Sunday, March 21, 2010

Ok, I'm writing the blog about Kerala.

Although I know it won't be, I will try to keep these blogs rather to the point, and really only about the trip. I don't really like merely recounting my days and experiences, but rather talking about them... Since that is rather impossible when we were gone for 10 days, I'll just give you the rundown, instead of life. Maybe add a few thoughts here and there.

The downlow:
Riane and I took off, just the two of us, to travel India's most southern state, Kerala. Kerala is a communist state, originally founded by the Portuguese, so it is super Christian-ish and has a cute European feel in a lot of its places, which was a little unexpected.
Kerala is known as "God's own country" and we had to explore it!


Destination 1 - Cochin
We get to airport and our flight is canceled. We hop aboard another plane.
We like planes and small bottles of water, so it's all good.
Behind us is a group of creeper guys that all took turns going to the bathroom to really relocate to the seats across from us so they can stare and take pictures of us. In the airport and on the plane.

We arrive in Fort Cochin, Kerala and put our bags down at a super cute homestay- i-one's (the big draw was the BIG BALCONY) - owned by an Indian man - Ivan Joseph - and his family.
Such an Indian name...

A few pics of what we found in Fort Cochin:

Sunset. Which is strange because thinking about this picture... The sunset should have been behind me, not east, the direction I am looking in.

Men catch fish and then sell them on the street. They let you pick your fish, then they take it to a restaurant and cook it for you. Riane tried this.

She's gross.

Then we went back to our cute homestay and slept in the billion degree weather.
And got up for a bike ride and day of touring Cochin - Chinese fishing nets, trees, restaurants, Jew Town, the Basilica and St. Francis Church, martial arts, coffee with a bunch of Europeans and Kathakali, the dance of Kerala (that one rickshaw driver told us all Keralans hate because it is all hand and face movements and super long. They go see Kathakali performances when they want to go to sleep. He was right. We got pretty bored, and as a dancer and supporter of traditional arts and forms of self expression, I really do not like saying that. But yea, sanskrit epics (6 hours long) are not very active and therefore, not the best source of entertainment.

 We found a bright purple wall while eating our breakfast of fresh cut pineapple.

The Basilica. Our homestay was behind here.

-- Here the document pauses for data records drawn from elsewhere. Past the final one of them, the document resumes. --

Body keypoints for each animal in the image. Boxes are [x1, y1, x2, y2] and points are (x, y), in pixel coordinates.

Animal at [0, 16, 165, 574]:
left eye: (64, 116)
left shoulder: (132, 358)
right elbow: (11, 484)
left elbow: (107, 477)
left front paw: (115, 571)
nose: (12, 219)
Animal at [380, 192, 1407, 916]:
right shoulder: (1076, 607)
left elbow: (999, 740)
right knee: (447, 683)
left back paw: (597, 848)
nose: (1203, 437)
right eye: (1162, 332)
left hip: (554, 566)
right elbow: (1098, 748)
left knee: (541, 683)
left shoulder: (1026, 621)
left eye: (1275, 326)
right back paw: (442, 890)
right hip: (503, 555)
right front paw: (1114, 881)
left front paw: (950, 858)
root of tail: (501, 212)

It was a beautiful place, but there was a woman sobbing inside and it broke my heart to hear her. I don't know what she was saying, but she was hurting, badly. And I just stood there snapping pictures.

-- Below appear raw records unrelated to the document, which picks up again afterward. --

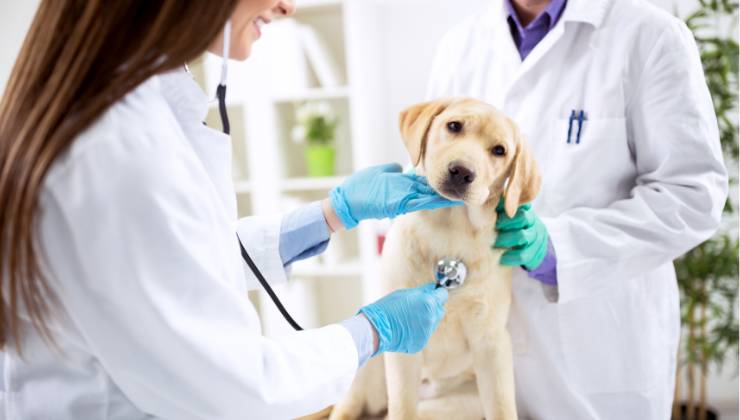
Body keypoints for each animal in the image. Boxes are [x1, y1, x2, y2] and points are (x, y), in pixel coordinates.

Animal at [332, 97, 540, 420]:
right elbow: (402, 408)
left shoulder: (492, 344)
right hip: (367, 374)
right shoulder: (402, 350)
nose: (462, 171)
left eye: (499, 151)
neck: (452, 230)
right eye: (454, 126)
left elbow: (503, 408)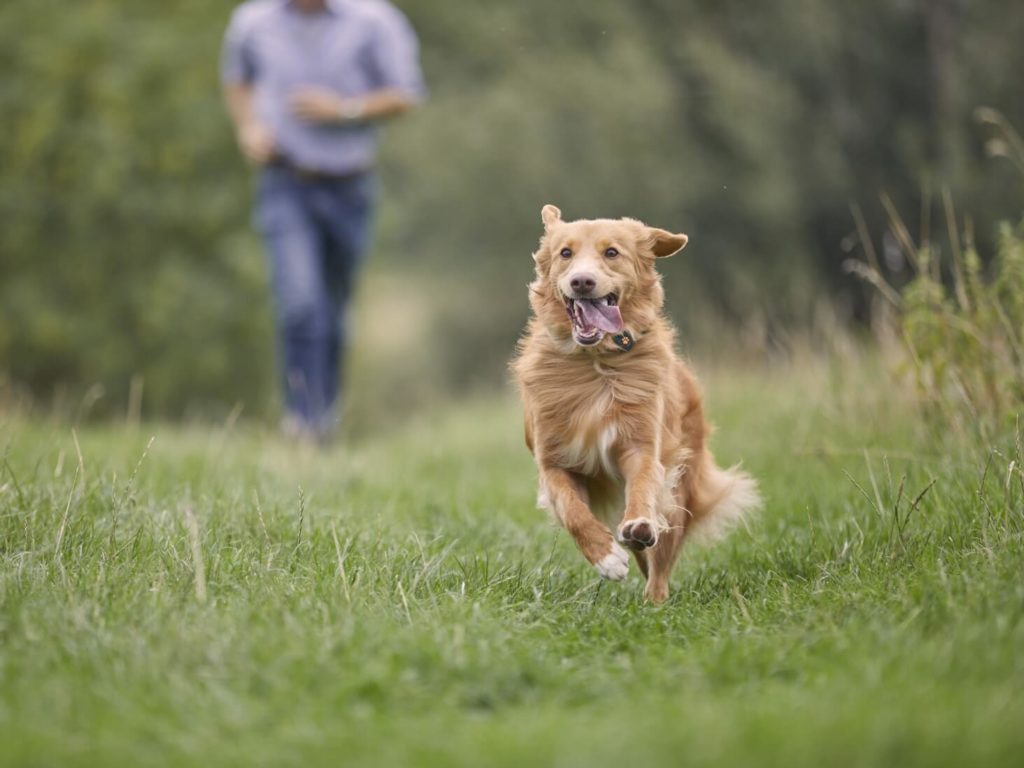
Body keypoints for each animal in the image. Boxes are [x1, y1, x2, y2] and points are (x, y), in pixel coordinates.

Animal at [512, 207, 761, 606]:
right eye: (565, 253)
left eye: (612, 252)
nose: (582, 281)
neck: (595, 361)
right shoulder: (553, 462)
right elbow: (573, 512)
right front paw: (607, 557)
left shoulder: (641, 446)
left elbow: (643, 486)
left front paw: (639, 524)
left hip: (679, 486)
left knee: (661, 555)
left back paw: (654, 597)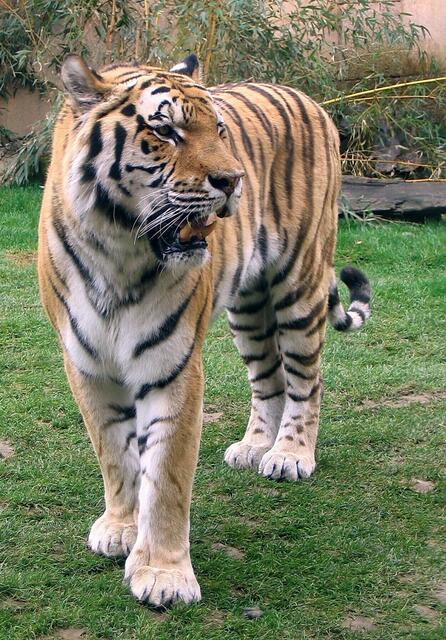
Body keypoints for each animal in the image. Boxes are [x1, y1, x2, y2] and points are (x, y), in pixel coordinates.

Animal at [37, 53, 371, 607]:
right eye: (164, 131)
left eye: (218, 129)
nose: (233, 180)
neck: (117, 252)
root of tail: (308, 97)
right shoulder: (87, 366)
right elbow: (114, 455)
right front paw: (120, 527)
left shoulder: (172, 367)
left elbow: (166, 476)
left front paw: (164, 575)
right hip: (248, 309)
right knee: (268, 380)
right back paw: (255, 446)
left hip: (300, 286)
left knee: (307, 381)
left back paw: (289, 455)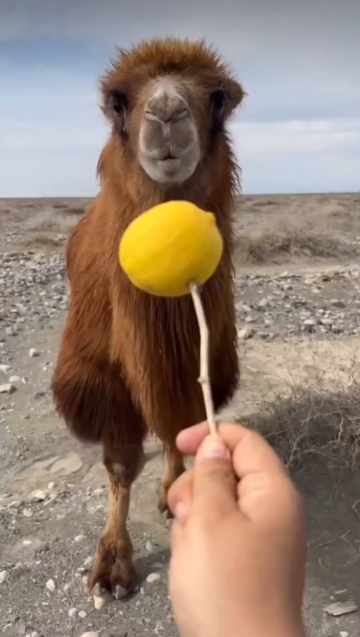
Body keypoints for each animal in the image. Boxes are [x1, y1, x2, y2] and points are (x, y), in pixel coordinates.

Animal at [51, 36, 245, 596]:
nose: (166, 113)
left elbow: (180, 423)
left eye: (219, 98)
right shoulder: (103, 380)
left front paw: (177, 491)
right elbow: (119, 465)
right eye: (119, 102)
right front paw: (112, 566)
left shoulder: (201, 365)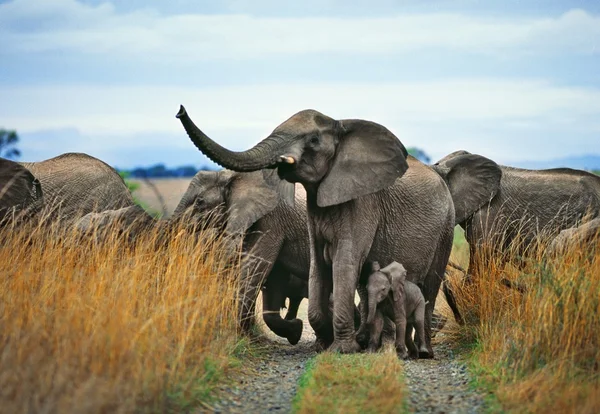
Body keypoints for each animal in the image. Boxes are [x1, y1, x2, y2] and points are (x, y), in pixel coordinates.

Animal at [175, 105, 502, 354]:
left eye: (313, 141)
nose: (179, 110)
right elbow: (318, 267)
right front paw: (320, 342)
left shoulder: (358, 204)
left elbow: (341, 261)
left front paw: (340, 350)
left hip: (444, 229)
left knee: (429, 286)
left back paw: (416, 349)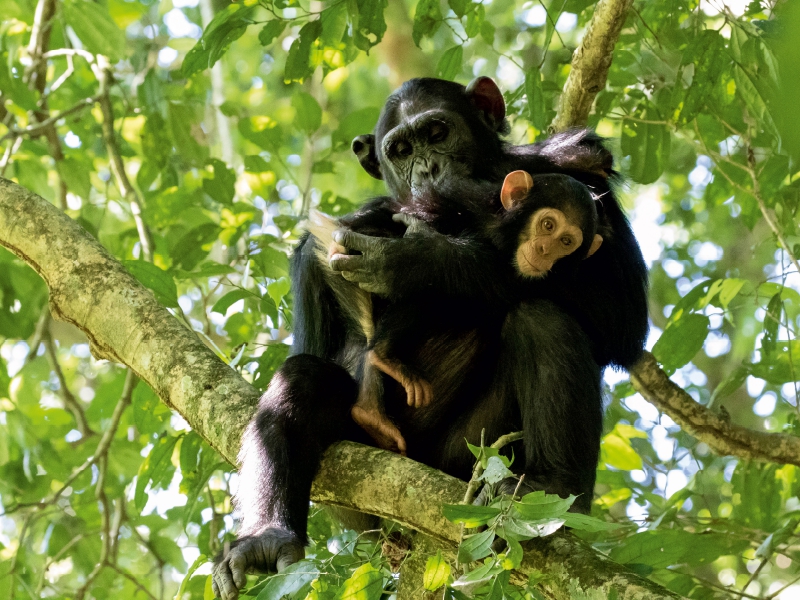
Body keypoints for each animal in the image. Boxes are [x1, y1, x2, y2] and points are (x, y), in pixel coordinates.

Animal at [211, 77, 644, 596]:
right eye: (401, 150)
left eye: (438, 132)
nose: (427, 167)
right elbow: (320, 309)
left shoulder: (578, 174)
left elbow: (623, 318)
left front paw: (419, 261)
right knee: (302, 377)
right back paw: (267, 537)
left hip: (466, 456)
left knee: (541, 317)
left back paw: (554, 485)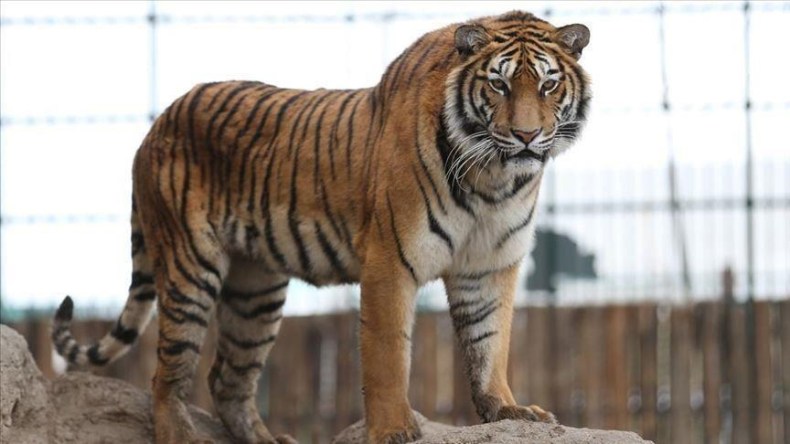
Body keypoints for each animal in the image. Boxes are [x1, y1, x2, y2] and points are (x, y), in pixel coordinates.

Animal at [51, 10, 590, 444]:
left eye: (547, 85)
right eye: (499, 85)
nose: (526, 135)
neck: (495, 179)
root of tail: (156, 124)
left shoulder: (489, 265)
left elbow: (490, 345)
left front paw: (507, 409)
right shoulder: (390, 260)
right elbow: (388, 353)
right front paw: (394, 429)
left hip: (256, 290)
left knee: (228, 379)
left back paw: (269, 441)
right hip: (190, 267)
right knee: (166, 374)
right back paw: (182, 436)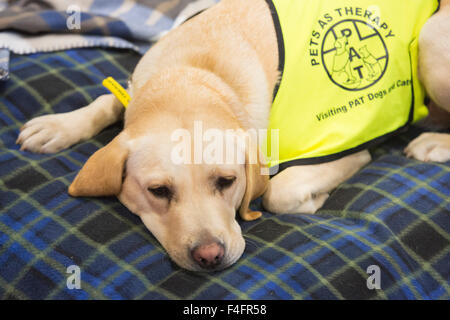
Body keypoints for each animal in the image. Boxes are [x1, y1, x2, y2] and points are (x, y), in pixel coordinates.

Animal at [15, 0, 450, 272]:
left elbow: (278, 192)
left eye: (226, 182)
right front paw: (60, 125)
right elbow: (109, 99)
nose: (210, 255)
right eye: (158, 191)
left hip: (431, 37)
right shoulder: (137, 86)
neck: (199, 73)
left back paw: (433, 142)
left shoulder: (344, 146)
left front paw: (314, 199)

And it never fails. Even if this woman hadn't been crying, I would have been crying. Every time I step into a sacred place, I just can't help but tear up for reasons unknown. It must be very startling for the people around me to turn around and see me crying for no apparent reasons.

St. Francis Church. The Gideons gave us the New Testament in Hindi.

This was a very awkward moment in our lives - we were two of the 4 females in the entire room watching this show. These outfits wrapped around the guys crotches and every time they stood at the end of the stage to bow to us before they did anything, their crotch was always directly eye level.
Awkward. but the stuff they showed was pretty cool.

Coffee and Lonely Planet consultation time at a restaurant Lonely Planet suggested. 
(i-one, our homestay owner, really wanted us to recommend him as a good homestay. good enough to be in the "tour books you look" which meant Lonely Planet. Nobody goes anywhere without Lonely Planet. We said we would recommend him, and we can! Because Riane is friends with the India Lonely Planet writer over Twitter.)

This baby's mother kept putting him really far away for no apparent reason.

Kathakali performance - elaborate. They spent an hour doing makeup on stage.

I am taking this picture from one of these! Backwater tour in Cochin.

Canals we traveled through.

Kerala is HOT. In Hyderabad, it gets up to like 103 degrees in the afternoon. It's so hot that our bike stands create little melted cement holes in the parking lot. Now add 50% more humidity and that is Kerala, especially Kerala's coast.
We loved Cochin (we wondered if it was because it was European-esq and so put it out of mind with the promise we would head to Europe soon) but our next destination was in the Western Ghats of India, where it was cool and beautiful - Munnar, a beautiful bustling little mountain town.


Ugh, I'm tired. I started this at 10 at night, rather than spend all Sunday doing it and so I will do it tomorrow.
I hope it will get more interesting, but that just depends on how much time in the world I think I have to share every moment, every detail, every thought that I can recount.